:: What needs to be done ::
Where does the word "lines" occur in the entries below? Copy every line that has it.
(Beginning of Supplied material)
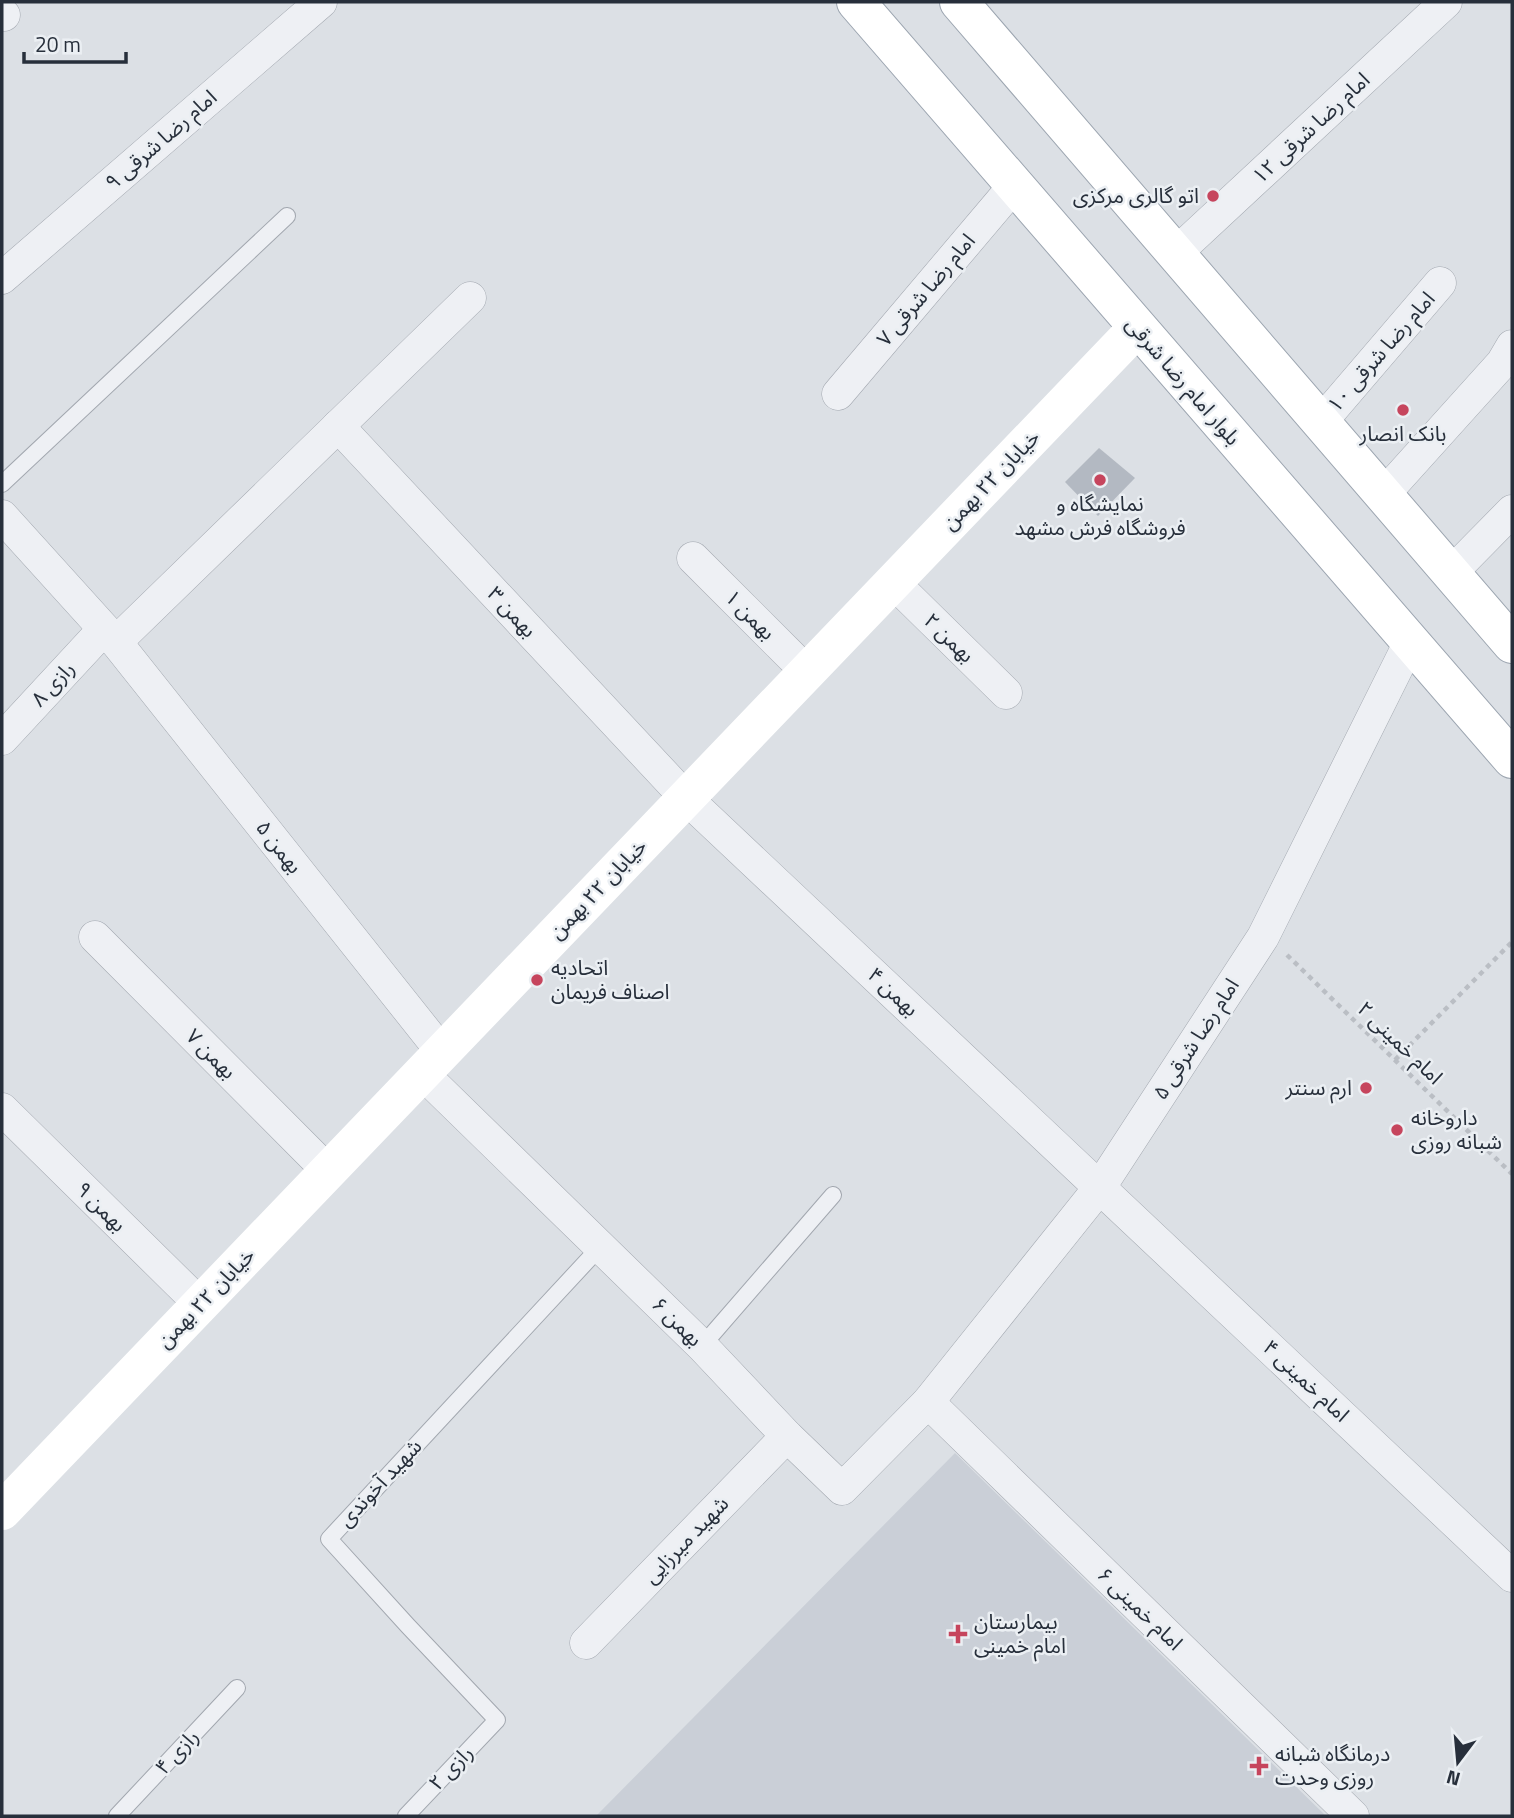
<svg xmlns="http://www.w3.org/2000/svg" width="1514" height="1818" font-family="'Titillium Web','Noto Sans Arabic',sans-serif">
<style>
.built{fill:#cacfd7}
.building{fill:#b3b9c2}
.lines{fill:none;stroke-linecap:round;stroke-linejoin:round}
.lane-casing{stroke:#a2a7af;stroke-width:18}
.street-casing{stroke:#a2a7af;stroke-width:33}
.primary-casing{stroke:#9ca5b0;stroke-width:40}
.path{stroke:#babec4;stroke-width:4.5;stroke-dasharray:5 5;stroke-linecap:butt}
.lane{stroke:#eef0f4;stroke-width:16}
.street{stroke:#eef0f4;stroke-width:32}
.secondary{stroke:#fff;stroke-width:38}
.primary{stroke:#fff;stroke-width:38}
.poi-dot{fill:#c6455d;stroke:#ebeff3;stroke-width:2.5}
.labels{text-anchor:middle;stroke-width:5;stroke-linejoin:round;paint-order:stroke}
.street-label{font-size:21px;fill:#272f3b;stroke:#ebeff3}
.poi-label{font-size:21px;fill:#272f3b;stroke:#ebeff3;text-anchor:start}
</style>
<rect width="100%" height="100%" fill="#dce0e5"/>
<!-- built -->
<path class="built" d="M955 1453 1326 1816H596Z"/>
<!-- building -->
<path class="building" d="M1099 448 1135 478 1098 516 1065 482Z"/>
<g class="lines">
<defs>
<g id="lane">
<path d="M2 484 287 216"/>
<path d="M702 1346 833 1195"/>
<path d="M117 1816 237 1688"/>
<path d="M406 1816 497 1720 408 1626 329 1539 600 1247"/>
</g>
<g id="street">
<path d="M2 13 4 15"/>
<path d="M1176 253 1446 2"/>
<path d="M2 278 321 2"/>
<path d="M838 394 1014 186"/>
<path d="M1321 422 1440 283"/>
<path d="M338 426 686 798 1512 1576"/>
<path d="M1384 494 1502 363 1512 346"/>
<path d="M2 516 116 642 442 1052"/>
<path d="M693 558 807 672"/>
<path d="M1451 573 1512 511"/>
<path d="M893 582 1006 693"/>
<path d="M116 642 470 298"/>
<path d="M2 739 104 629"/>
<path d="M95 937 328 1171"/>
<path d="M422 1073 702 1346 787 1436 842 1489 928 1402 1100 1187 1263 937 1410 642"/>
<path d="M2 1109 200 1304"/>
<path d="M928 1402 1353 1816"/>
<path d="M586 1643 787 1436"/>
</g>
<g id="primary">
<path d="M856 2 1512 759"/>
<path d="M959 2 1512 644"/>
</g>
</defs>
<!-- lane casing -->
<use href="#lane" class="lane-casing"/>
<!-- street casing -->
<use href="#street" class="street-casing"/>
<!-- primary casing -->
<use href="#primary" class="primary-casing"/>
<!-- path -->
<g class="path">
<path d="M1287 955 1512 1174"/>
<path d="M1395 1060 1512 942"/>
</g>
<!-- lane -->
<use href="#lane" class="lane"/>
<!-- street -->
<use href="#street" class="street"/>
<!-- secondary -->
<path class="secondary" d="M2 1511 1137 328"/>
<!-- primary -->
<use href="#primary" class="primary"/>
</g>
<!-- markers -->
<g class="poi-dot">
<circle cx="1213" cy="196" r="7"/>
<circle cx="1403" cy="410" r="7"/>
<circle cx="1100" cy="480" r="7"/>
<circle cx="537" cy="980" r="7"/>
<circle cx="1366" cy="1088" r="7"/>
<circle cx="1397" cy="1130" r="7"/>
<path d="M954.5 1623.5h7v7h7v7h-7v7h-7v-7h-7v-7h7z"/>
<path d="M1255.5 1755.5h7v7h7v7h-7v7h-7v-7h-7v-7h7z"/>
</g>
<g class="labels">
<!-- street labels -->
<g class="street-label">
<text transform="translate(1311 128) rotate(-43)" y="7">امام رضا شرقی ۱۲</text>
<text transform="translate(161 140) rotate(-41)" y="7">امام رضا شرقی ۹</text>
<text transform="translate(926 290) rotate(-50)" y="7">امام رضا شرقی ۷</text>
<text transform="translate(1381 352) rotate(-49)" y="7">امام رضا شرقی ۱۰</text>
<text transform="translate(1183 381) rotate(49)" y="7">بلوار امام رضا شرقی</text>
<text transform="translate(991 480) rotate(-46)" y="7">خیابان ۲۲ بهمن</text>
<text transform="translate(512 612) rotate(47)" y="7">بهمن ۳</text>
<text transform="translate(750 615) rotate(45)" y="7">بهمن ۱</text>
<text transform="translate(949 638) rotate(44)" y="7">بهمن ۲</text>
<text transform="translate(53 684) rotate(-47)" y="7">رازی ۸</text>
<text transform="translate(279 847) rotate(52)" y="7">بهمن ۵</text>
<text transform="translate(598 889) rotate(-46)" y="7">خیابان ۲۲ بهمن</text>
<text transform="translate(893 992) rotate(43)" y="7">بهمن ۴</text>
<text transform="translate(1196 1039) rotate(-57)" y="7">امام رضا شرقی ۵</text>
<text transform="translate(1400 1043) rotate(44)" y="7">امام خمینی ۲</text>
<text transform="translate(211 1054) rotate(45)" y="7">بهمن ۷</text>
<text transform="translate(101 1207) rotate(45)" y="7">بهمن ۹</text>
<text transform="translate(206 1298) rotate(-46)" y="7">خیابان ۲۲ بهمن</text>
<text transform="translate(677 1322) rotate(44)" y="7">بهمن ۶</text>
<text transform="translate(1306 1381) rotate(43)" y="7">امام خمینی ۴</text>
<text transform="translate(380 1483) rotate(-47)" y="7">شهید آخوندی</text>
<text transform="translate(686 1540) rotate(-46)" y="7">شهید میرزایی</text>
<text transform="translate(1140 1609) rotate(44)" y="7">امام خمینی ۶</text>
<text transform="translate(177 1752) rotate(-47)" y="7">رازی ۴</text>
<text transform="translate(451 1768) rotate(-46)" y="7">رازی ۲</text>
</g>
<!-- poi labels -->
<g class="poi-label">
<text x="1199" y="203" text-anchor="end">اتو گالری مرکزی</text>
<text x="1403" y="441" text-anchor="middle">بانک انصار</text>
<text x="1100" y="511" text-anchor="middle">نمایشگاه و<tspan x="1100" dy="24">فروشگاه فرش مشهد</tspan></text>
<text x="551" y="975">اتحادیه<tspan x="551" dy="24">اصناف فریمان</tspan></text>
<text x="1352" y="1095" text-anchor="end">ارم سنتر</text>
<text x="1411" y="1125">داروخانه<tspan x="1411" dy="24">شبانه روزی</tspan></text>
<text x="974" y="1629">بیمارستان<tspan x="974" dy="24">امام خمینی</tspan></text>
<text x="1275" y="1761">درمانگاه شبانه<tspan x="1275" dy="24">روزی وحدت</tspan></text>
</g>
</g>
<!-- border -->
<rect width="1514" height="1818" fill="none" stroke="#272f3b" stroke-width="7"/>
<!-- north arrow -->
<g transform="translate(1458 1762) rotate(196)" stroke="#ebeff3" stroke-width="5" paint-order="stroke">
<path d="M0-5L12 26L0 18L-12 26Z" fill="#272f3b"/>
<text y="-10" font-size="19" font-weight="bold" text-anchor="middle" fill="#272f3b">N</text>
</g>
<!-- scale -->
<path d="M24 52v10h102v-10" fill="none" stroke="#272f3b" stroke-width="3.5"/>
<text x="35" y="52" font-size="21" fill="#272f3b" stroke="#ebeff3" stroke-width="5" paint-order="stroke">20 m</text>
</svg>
(End of Supplied material)
:: Exercise response ::
.lines{fill:none;stroke-linecap:round;stroke-linejoin:round}
<g class="lines">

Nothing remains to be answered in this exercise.